Religion under the Achaemenids was in the hands of the Magi, whom the Greek historian Herodotus describes as a Median tribe with special customs, such as exposing the dead, fighting evil animals, and interpreting dreams. Again, the historical connection with Zarathustra—whom Herodotus also ignores—is a hazy one. It is not known when Zarathustra’s doctrine reached western Iran, but it must have been before the time of Aristotle (384–322), who alludes to its dualism.
Darius, when he seized power in 522, had to fight a usurper, Gaumata the Magian, who pretended to be Bardiya, the son of Cyrus the Great and brother of the king Cambyses. This Magian had destroyed cultic shrines, āyadanas, which Darius restored. One possible explanation of these events is that Gaumata had adopted Zoroastrianism, a doctrine that relied on the allegiance of the common people, and therefore destroyed temples or altars to deities of the nobility. Darius, who owed his throne to the support of some noblemen, could not help favouring their cult, though he adopted Auramazda as a means of unifying his empire.

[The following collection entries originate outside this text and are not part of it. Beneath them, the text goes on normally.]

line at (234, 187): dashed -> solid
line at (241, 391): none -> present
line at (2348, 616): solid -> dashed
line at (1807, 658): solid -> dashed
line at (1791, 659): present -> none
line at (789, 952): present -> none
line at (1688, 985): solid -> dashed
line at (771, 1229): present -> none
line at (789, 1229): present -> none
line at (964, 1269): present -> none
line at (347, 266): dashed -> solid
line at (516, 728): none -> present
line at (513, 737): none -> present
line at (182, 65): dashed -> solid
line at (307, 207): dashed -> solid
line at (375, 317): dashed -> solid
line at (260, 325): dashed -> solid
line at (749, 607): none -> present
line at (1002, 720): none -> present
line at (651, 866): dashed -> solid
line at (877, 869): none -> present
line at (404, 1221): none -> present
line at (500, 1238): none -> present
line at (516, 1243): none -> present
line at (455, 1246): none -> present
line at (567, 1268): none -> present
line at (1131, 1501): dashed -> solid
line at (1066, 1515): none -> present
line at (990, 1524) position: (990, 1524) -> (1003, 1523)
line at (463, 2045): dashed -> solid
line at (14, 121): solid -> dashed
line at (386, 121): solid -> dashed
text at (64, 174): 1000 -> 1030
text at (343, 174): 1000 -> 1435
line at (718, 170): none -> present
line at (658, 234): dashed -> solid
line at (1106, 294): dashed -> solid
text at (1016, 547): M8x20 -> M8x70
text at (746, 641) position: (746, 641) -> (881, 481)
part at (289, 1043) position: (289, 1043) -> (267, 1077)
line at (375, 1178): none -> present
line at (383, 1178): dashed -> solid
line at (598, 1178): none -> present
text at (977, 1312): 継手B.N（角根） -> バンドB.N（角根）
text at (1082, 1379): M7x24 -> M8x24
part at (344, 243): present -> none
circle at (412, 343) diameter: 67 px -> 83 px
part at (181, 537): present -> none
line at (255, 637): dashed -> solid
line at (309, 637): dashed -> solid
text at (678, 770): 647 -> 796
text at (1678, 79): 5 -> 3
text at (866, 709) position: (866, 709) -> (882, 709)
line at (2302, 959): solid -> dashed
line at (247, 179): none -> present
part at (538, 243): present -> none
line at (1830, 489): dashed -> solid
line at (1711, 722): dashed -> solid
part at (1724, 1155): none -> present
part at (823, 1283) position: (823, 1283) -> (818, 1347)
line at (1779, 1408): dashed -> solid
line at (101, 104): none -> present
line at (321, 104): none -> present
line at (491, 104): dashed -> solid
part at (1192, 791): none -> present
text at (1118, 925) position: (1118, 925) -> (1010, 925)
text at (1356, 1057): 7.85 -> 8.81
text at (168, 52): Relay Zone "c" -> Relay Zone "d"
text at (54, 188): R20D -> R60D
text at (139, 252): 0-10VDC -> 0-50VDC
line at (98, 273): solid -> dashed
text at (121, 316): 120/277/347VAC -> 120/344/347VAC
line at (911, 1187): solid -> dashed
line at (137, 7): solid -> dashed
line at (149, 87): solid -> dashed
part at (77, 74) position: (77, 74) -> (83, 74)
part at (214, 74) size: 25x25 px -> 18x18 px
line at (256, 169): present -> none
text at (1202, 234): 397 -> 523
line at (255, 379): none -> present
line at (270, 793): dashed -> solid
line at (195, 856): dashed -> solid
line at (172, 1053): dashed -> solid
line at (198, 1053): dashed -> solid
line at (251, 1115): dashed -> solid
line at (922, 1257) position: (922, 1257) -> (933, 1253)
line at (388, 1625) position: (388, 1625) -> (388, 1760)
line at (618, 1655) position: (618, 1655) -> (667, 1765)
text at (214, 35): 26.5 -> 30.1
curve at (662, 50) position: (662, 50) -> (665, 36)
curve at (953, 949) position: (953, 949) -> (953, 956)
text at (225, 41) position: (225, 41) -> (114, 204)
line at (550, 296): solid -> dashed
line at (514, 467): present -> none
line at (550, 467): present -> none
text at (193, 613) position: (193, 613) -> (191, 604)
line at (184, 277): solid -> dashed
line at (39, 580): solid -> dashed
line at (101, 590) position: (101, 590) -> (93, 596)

Xerxes, successor to Darius, mentioned in one of his inscriptions how at a certain (unnamed) place he substituted the worship of Auramazda for that of the daivas, which does not mean that he opposed the daeva cult as such, as a true Zoroastrian would have done, but only that he eradicated somewhere—probably in Babylon—the cult of deities alien to the religion of the ahuras. It points to a change of attitude, compared with Cyrus’s tolerance of alien religions, such as the Babylonian or the Jewish religion.